What you have to do
Scan the entries below for the word "LIST". Copy each line that has it.

Data for analysis
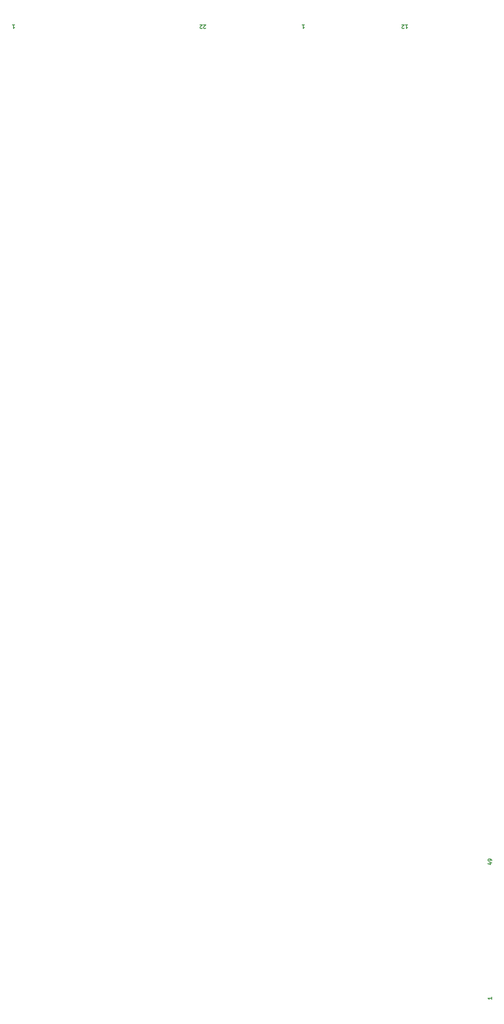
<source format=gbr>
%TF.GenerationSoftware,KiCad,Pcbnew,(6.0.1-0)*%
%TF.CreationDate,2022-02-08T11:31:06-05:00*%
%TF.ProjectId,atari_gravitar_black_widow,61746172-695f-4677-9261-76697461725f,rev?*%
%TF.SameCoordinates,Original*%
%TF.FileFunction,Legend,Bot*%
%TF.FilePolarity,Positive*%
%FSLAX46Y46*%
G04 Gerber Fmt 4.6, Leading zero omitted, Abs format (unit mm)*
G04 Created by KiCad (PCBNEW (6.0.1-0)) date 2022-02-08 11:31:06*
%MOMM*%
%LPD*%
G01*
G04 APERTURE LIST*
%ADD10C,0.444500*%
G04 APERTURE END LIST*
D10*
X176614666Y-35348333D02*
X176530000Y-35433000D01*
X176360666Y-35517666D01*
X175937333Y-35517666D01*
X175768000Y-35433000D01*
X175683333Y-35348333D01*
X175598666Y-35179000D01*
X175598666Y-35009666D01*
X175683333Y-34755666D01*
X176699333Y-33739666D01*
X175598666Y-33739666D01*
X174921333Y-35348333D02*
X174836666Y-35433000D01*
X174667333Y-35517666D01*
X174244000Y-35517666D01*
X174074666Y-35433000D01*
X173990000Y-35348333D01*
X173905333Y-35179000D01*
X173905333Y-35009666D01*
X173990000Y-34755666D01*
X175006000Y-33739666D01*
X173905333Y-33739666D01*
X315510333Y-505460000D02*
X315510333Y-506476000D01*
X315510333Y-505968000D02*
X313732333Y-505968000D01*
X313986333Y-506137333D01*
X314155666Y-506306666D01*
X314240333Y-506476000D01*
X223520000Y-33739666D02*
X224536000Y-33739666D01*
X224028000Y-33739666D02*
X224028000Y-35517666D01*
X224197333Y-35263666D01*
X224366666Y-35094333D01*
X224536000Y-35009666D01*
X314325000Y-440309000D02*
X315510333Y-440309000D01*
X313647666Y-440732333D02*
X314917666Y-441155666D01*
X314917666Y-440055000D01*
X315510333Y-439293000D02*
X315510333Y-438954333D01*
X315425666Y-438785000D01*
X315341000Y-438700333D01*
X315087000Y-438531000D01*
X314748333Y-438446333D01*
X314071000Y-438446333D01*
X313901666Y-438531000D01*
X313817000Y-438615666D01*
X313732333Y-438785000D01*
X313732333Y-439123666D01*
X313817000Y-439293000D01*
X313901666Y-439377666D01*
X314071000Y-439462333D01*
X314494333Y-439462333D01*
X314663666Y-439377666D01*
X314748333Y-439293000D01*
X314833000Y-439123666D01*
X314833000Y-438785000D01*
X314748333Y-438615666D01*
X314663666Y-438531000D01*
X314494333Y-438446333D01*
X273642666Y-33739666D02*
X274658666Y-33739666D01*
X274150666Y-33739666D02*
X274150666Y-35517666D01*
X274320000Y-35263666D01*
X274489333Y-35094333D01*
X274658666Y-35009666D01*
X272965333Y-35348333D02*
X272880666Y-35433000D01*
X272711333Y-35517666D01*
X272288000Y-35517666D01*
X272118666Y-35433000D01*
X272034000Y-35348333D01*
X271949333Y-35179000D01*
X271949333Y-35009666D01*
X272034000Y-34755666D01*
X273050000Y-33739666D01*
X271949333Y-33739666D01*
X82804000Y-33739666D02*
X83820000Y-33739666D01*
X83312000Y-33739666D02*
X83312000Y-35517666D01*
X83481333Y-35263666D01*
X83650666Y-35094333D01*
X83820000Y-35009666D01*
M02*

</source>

Task answer
G04 APERTURE LIST*
G04 APERTURE END LIST*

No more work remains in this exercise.